Assigned task
Give back exactly the lines of the data below, starting with the line that has "number of times" and going on through the line that has "Call MedHelp, Inc.".

Extracted page text data
__________

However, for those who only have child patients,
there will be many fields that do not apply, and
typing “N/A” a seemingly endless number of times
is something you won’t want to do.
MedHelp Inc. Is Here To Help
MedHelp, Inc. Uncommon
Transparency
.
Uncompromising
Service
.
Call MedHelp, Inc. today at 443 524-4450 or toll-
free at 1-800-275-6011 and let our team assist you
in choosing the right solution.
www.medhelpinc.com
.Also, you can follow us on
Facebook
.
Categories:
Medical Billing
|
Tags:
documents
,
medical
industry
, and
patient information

__________

Response for this exercise
typing “N/A” a seemingly endless number of times
is something you won’t want to do.
MedHelp Inc. Is Here To Help
MedHelp, Inc. Uncommon
Transparency
.
Uncompromising
Service
.
Call MedHelp, Inc. today at 443 524-4450 or toll-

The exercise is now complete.